CVE-2016-5236 — MEDIUM (5.4)

Q: How severe is CVE-2016-5236?

CVE-2016-5236 has been rated MEDIUM with a CVSS base score of 5.4/10. Review the CVSS metrics above for detailed severity breakdown.

Q: Is there a patch for CVE-2016-5236?

Check the references section above for vendor advisories and patch information. Affected products include: F5 Websafe Alert Server.

Vulnerability Description

Cross-Site-Scripting (XSS) vulnerabilities in F5 WebSafe Dashboard 3.9.5 and earlier, aka F5 WebSafe Alert Server, allow privileged authenticated users to inject arbitrary web script or HTML when creating a new user, account or signature.

CVSS Score

5.4

MEDIUM

CVSS:3.0/AV:N/AC:L/PR:L/UI:R/S:C/C:L/I:L/A:N

Attack Vector

NETWORK

Attack Complexity

LOW

Privileges Required

LOW

User Interaction

REQUIRED

Scope

CHANGED

Confidentiality

LOW

Integrity

LOW

Availability

NONE

Affected Products

Vendor	Product	Versions
F5	Websafe Alert Server	<= 3.9.5

Related Weaknesses (CWE)

CWE-79

References

https://support.f5.com/csp/article/K55922302Vendor Advisory
https://support.f5.com/csp/article/K55922302Vendor Advisory

FAQ

What is CVE-2016-5236?

CVE-2016-5236 is a vulnerability with a CVSS score of 5.4 (MEDIUM). Cross-Site-Scripting (XSS) vulnerabilities in F5 WebSafe Dashboard 3.9.5 and earlier, aka F5 WebSafe Alert Server, allow privileged authenticated users to inject arbitrary web script or HTML when crea...

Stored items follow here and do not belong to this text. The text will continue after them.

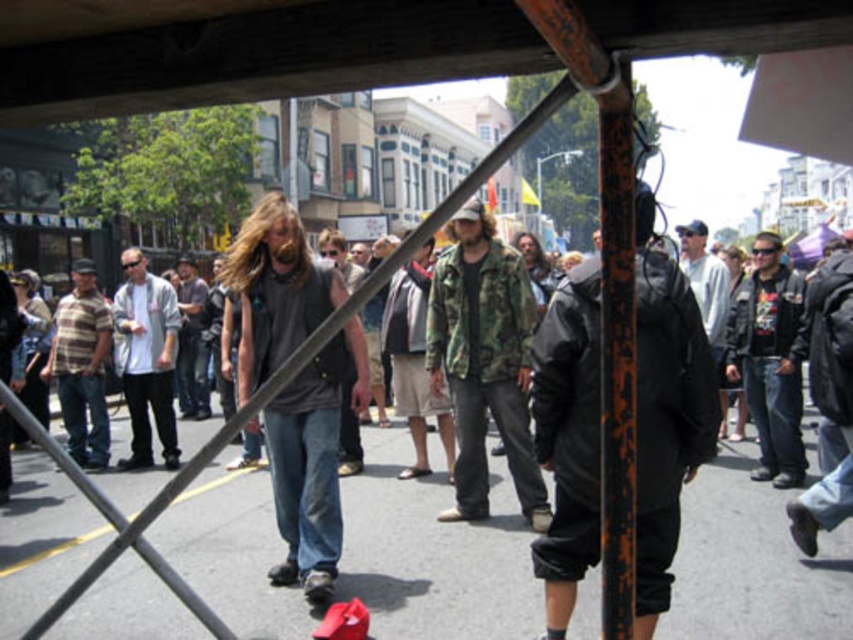
Question: Is dark gray fabric shirt at center wider than white cotton shirt at left?

Choices:
 (A) no
 (B) yes

Answer: (B)

Question: Estimate the real-world distances between objects in this image. Which object is farther from the dark gray fabric shirt at center?

Choices:
 (A) dark gray shirt at center
 (B) white cotton shirt at left

Answer: (A)

Question: Based on their relative distances, which object is nearer to the dark brown leather jacket at center?

Choices:
 (A) dark gray shirt at center
 (B) black matte jumpsuit at center
 (C) camouflage jacket at center
 (D) striped cotton shirt at left

Answer: (C)

Question: Does gray asphalt pavement at lower center appear under camouflage jacket at center?

Choices:
 (A) yes
 (B) no

Answer: (A)

Question: Among these objects, which one is nearest to the camera?

Choices:
 (A) striped cotton shirt at left
 (B) black leather jacket at center

Answer: (B)

Question: Does camouflage jacket at center come behind dark gray shirt at center?

Choices:
 (A) yes
 (B) no

Answer: (B)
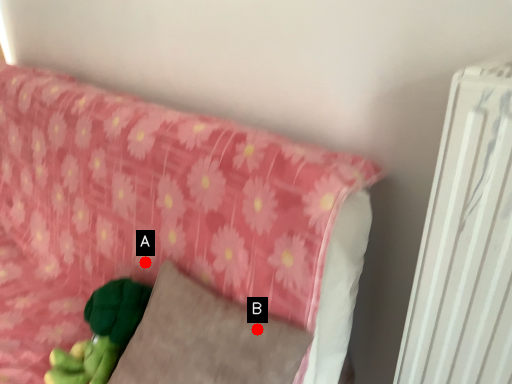
Question: Two points are circled on the image, labeled by A and B beside each circle. Which point is farther to the camera?

Choices:
 (A) A is further
 (B) B is further

Answer: (A)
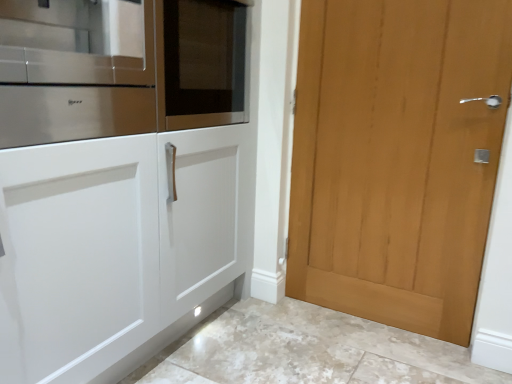
Question: Is light brown wood door at right taller than white marble floor at lower center?

Choices:
 (A) no
 (B) yes

Answer: (B)

Question: Is light brown wood door at right in front of white marble floor at lower center?

Choices:
 (A) yes
 (B) no

Answer: (B)

Question: Is light brown wood door at right to the left of white marble floor at lower center from the viewer's perspective?

Choices:
 (A) yes
 (B) no

Answer: (B)

Question: Would you consider light brown wood door at right to be distant from white marble floor at lower center?

Choices:
 (A) yes
 (B) no

Answer: (B)

Question: Could you tell me if light brown wood door at right is turned towards white marble floor at lower center?

Choices:
 (A) yes
 (B) no

Answer: (A)

Question: In terms of width, does stainless steel oven at left look wider or thinner when compared to light brown wood door at right?

Choices:
 (A) wide
 (B) thin

Answer: (A)

Question: From a real-world perspective, is stainless steel oven at left physically located above or below light brown wood door at right?

Choices:
 (A) below
 (B) above

Answer: (B)

Question: In the image, is stainless steel oven at left on the left side or the right side of light brown wood door at right?

Choices:
 (A) right
 (B) left

Answer: (B)

Question: Is stainless steel oven at left taller or shorter than light brown wood door at right?

Choices:
 (A) short
 (B) tall

Answer: (A)

Question: Is light brown wood door at right situated inside white marble floor at lower center or outside?

Choices:
 (A) outside
 (B) inside

Answer: (A)

Question: From the image's perspective, is light brown wood door at right located above or below white marble floor at lower center?

Choices:
 (A) below
 (B) above

Answer: (B)

Question: From a real-world perspective, is light brown wood door at right positioned above or below white marble floor at lower center?

Choices:
 (A) above
 (B) below

Answer: (A)

Question: In terms of size, does light brown wood door at right appear bigger or smaller than white marble floor at lower center?

Choices:
 (A) small
 (B) big

Answer: (A)

Question: From their relative heights in the image, would you say light brown wood door at right is taller or shorter than stainless steel oven at left?

Choices:
 (A) tall
 (B) short

Answer: (A)

Question: Visually, is light brown wood door at right positioned to the left or to the right of stainless steel oven at left?

Choices:
 (A) left
 (B) right

Answer: (B)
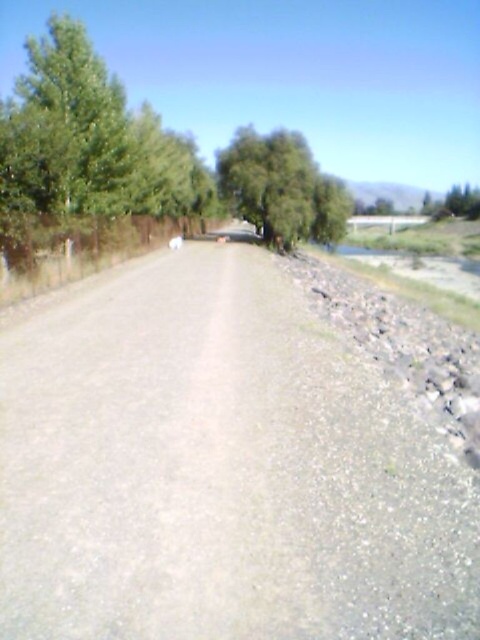
Question: Is gray gravel dirt track at center to the right of green leafy tree at center from the viewer's perspective?

Choices:
 (A) no
 (B) yes

Answer: (A)

Question: Which point is closer to the camera taking this photo?

Choices:
 (A) (472, 497)
 (B) (265, 234)

Answer: (A)

Question: Does gray gravel dirt track at center have a larger size compared to green leafy tree at center?

Choices:
 (A) yes
 (B) no

Answer: (B)

Question: Which point appears closest to the camera in this image?

Choices:
 (A) (299, 195)
 (B) (9, 429)

Answer: (B)

Question: Is gray gravel dirt track at center wider than green leafy tree at center?

Choices:
 (A) yes
 (B) no

Answer: (B)

Question: Which of the following is the closest to the observer?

How severe is CVE-2016-5236?

CVE-2016-5236 has been rated MEDIUM with a CVSS base score of 5.4/10. Review the CVSS metrics above for detailed severity breakdown.

Is there a patch for CVE-2016-5236?

Check the references section above for vendor advisories and patch information. Affected products include: F5 Websafe Alert Server.